To be nice for a moment, The Gray Man is packed to the gills with action. Where so many tentpoles are talkies with big set pieces at the exact beginning, middle and end, The Gray Man never stops bringing the goods from the word “go.” The film is never realistic or serious, and as inappropriate as the poor craftsmanship is, it won’t get in the way of a good time.
Screaming in from a third direction at twice the speed limit with his head buried in is phone is series author Mark Greaney, the espionage writer who has spat out 11 “Gray Man” books since 2009 while co-writing seven Jack Ryan books with Tom Clancy during that timeframe. Browsing through the covers of the 500-page tomes that apparently take less than a year to write, each with the same stilted “I love The Gray Man” endorsement on their covers, is what really makes the joke clear.

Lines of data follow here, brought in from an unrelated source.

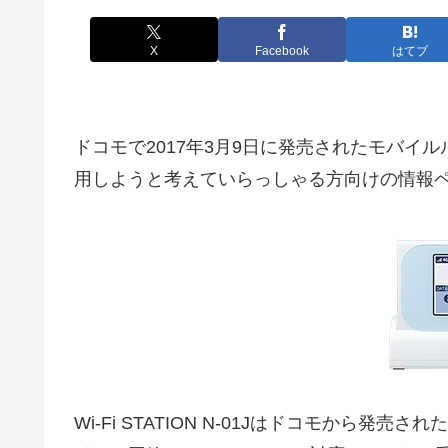
X
Facebook
はてブ
ドコモで2017年3月9日に発売されたモバイルルータ
用しようと考えていらっしゃる方向けの情報
Wi-Fi STATION N-01Jはドコモから発売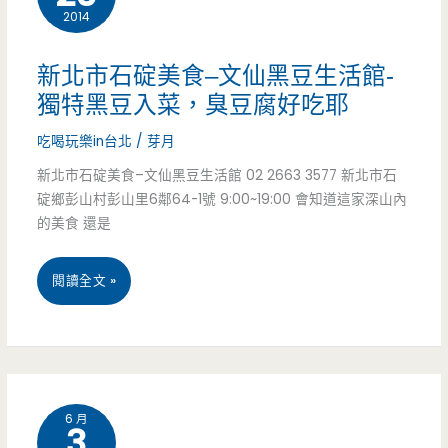
2014
星
–
新北市石碇美食–文仙黑豆生活館-
叭
獨特黑豆入菜，臭豆腐好吃耶
哩
吃喝玩樂in台北
/
芽月
莎
新北市石碇美食–文仙黑豆生活館 02 2663 3577 新北市石
碇鄉彭山村彭山里6鄰64-1號 9:00~19:00 會知道這家深山內
豆
的美食 還是
花
新
閱讀全文 »
–
北
傳
市
統
石
美
6 月
3
碇
味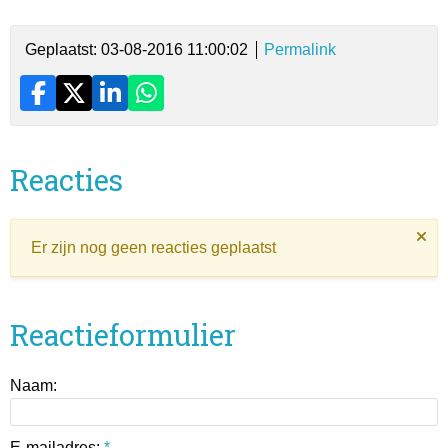
Geplaatst: 03-08-2016 11:00:02
Permalink
Reacties
Er zijn nog geen reacties geplaatst
Reactieformulier
Naam:
E-mailadres:
*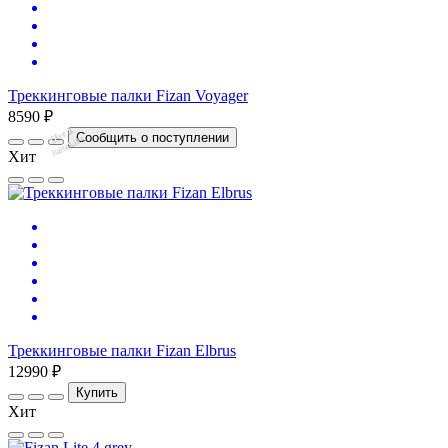
Треккинговые палки Fizan Voyager
8590 ₽
Нет
в
на
л
и
ч
и
Сообщить о поступлении
и
Хит
Треккинговые палки Fizan Elbrus
12990 ₽
Купить
Хит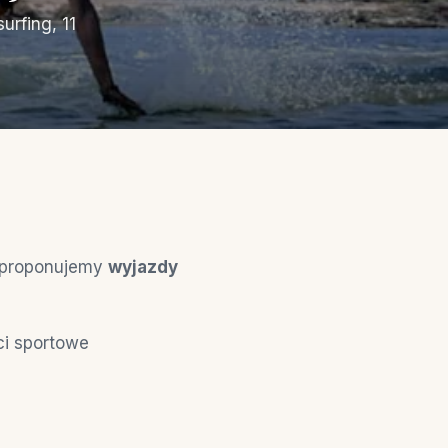
urfing, 11
, proponujemy
wyjazdy
ci sportowe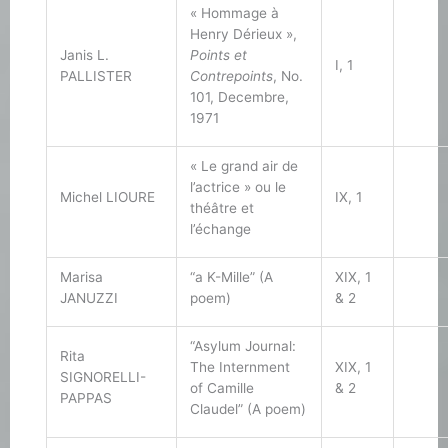
« Hommage à
Henry Dérieux »,
Janis L.
Points et
I, 1
PALLISTER
Contrepoints
, No.
101, Decembre,
1971
« Le grand air de
l’actrice » ou le
Michel LIOURE
IX, 1
théâtre et
l’échange
Marisa
“a K-Mille” (A
XIX, 1
JANUZZI
poem)
& 2
“Asylum Journal:
Rita
The Internment
XIX, 1
SIGNORELLI-
of Camille
& 2
PAPPAS
Claudel” (A poem)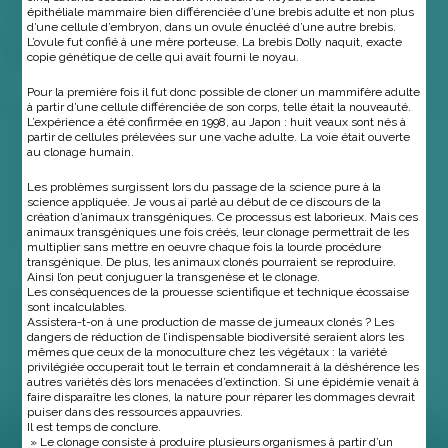
épithéliale mammaire bien différenciée d’une brebis adulte et non plus
d’une cellule d’embryon, dans un ovule énucléé d’une autre brebis.
L’ovule fut confié à une mère porteuse. La brebis Dolly naquit, exacte
copie génétique de celle qui avait fourni le noyau.
Pour la première fois il fut donc possible de cloner un mammifère adulte
à partir d’une cellule différenciée de son corps, telle était la nouveauté.
L’expérience a été confirmée en 1998, au Japon : huit veaux sont nés à
partir de cellules prélevées sur une vache adulte. La voie était ouverte
au clonage humain.
Les problèmes surgissent lors du passage de la science pure à la
science appliquée. Je vous ai parlé au début de ce discours de la
création d’animaux transgéniques. Ce processus est laborieux. Mais ces
animaux transgéniques une fois créés, leur clonage permettrait de les
multiplier sans mettre en oeuvre chaque fois la lourde procédure
transgénique. De plus, les animaux clonés pourraient se reproduire.
Ainsi l’on peut conjuguer la transgenèse et le clonage.
Les conséquences de la prouesse scientifique et technique écossaise
sont incalculables.
Assistera-t-on à une production de masse de jumeaux clonés ? Les
dangers de réduction de l’indispensable biodiversité seraient alors les
mêmes que ceux de la monoculture chez les végétaux : la variété
privilégiée occuperait tout le terrain et condamnerait à la déshérence les
autres variétés dès lors menacées d’extinction. Si une épidémie venait à
faire disparaître les clones, la nature pour réparer les dommages devrait
puiser dans des ressources appauvries.
Il est temps de conclure.
» Le clonage consiste à produire plusieurs organismes à partir d’un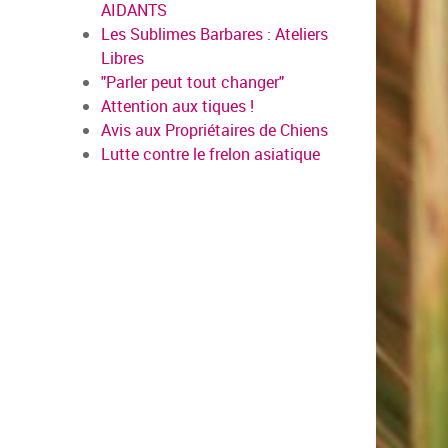
AIDANTS
Les Sublimes Barbares : Ateliers
Libres
"Parler peut tout changer"
Attention aux tiques !
Avis aux Propriétaires de Chiens
Lutte contre le frelon asiatique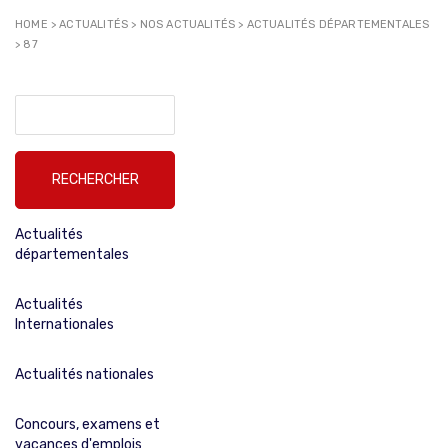
HOME
>
ACTUALITÉS
>
NOS ACTUALITÉS
>
ACTUALITÉS DÉPARTEMENTALES
>
87
Rechercher :
Actualités
départementales
Actualités
Internationales
Actualités nationales
Concours, examens et
vacances d'emplois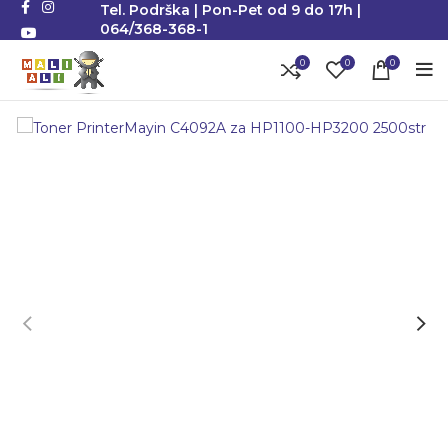
Tel. Podrška | Pon-Pet od 9 do 17h |
064/368-368-1
0
0
0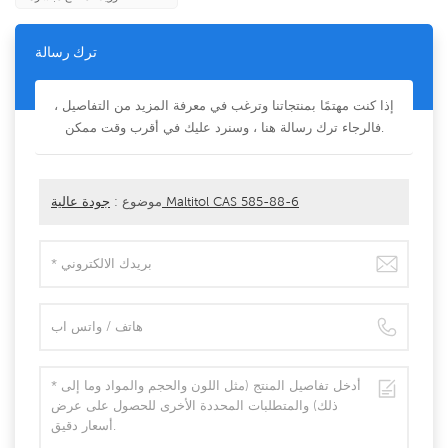
ترك رسالة
إذا كنت مهتمًا بمنتجاتنا وترغب في معرفة المزيد من التفاصيل ،
فالرجاء ترك رسالة هنا ، وسنرد عليك في أقرب وقت ممكن.
جودة عالية Maltitol CAS 585-88-6
موضوع :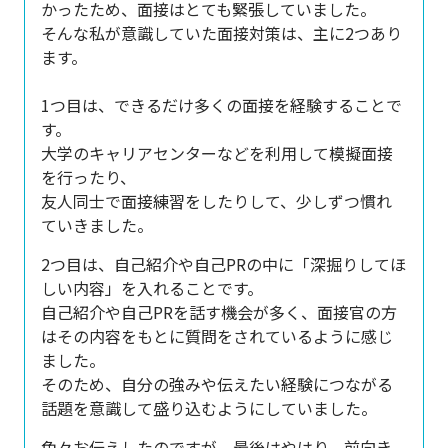
かったため、面接はとても緊張していました。
そんな私が意識していた面接対策は、主に2つあり
ます。
1つ目は、できるだけ多くの面接を経験することで
す。
大学のキャリアセンターなどを利用して模擬面接
を行ったり、
友人同士で面接練習をしたりして、少しずつ慣れ
ていきました。
2つ目は、自己紹介や自己PRの中に「深掘りしてほ
しい内容」を入れることです。
自己紹介や自己PRを話す機会が多く、面接官の方
はその内容をもとに質問をされているように感じ
ました。
そのため、自分の強みや伝えたい経験につながる
話題を意識して盛り込むようにしていました。
色々お伝えしたのですが、最後はやはり、前向き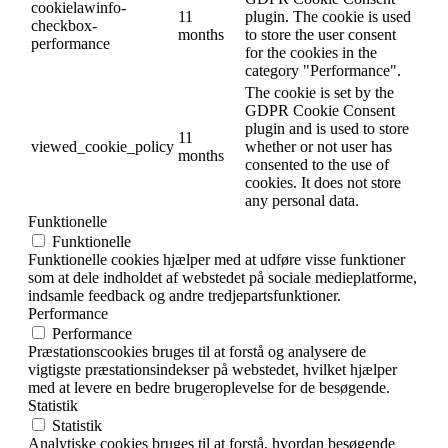
cookielawinfo-
11
plugin. The cookie is used
checkbox-
months
to store the user consent
performance
for the cookies in the
category "Performance".
The cookie is set by the
GDPR Cookie Consent
plugin and is used to store
11
viewed_cookie_policy
whether or not user has
months
consented to the use of
cookies. It does not store
any personal data.
Funktionelle
Funktionelle
Funktionelle cookies hjælper med at udføre visse funktioner
som at dele indholdet af webstedet på sociale medieplatforme,
indsamle feedback og andre tredjepartsfunktioner.
Performance
Performance
Præstationscookies bruges til at forstå og analysere de
vigtigste præstationsindekser på webstedet, hvilket hjælper
med at levere en bedre brugeroplevelse for de besøgende.
Statistik
Statistik
Analytiske cookies bruges til at forstå, hvordan besøgende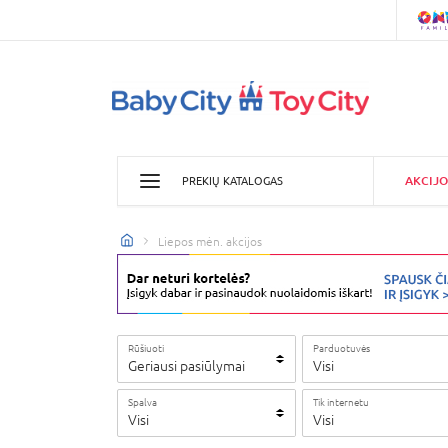
AKCIJO
PREKIŲ KATALOGAS
Liepos mėn. akcijos
Rūšiuoti
Parduotuvės
Geriausi pasiūlymai
Visi
Spalva
Tik internetu
Visi
Visi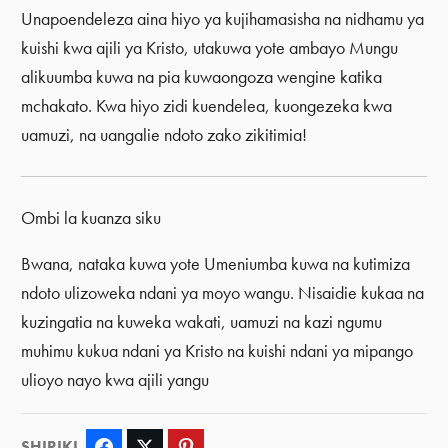
Unapoendeleza aina hiyo ya kujihamasisha na nidhamu ya
kuishi kwa ajili ya Kristo, utakuwa yote ambayo Mungu
alikuumba kuwa na pia kuwaongoza wengine katika
mchakato. Kwa hiyo zidi kuendelea, kuongezeka kwa
uamuzi, na uangalie ndoto zako zikitimia!
Ombi la kuanza siku
Bwana, nataka kuwa yote Umeniumba kuwa na kutimiza
ndoto ulizoweka ndani ya moyo wangu. Nisaidie kukaa na
kuzingatia na kuweka wakati, uamuzi na kazi ngumu
muhimu kukua ndani ya Kristo na kuishi ndani ya mipango
ulioyo nayo kwa ajili yangu
SHIRIKI
Facebook
Twitter
Pinterest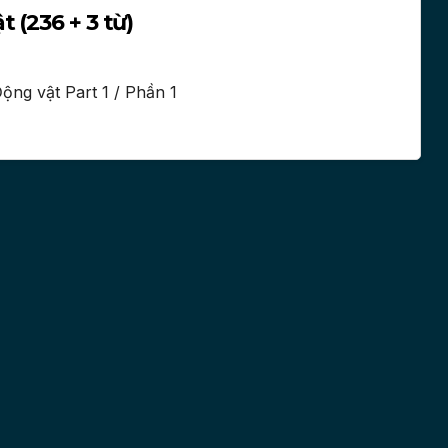
 (236 + 3 từ)
ng vật Part 1 / Phần 1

Everyone in charge is talking about “The Gray Man universe,” for which a sequel and spinoff have already been approved, like a crypto currency project, an asset completely divorced from its function for which mere existence is the point, and its existence is the point, for people to stumble onto perusing Netflix or grab from the impulse isle of a bookstore, whatever those look like these days.
For the Russo brothers, what can you say? These guys directed the biggest movie of all time just three years ago, but it and the other blockbusters they made for Disney were meant just as much as The Gray Man to disappear into a thick mist of “content,” and they’ve been married to streaming services ever since. They held out for $200 million to make this, this is the movie they were free to make and wanted to make, and it’s a real pile of crap.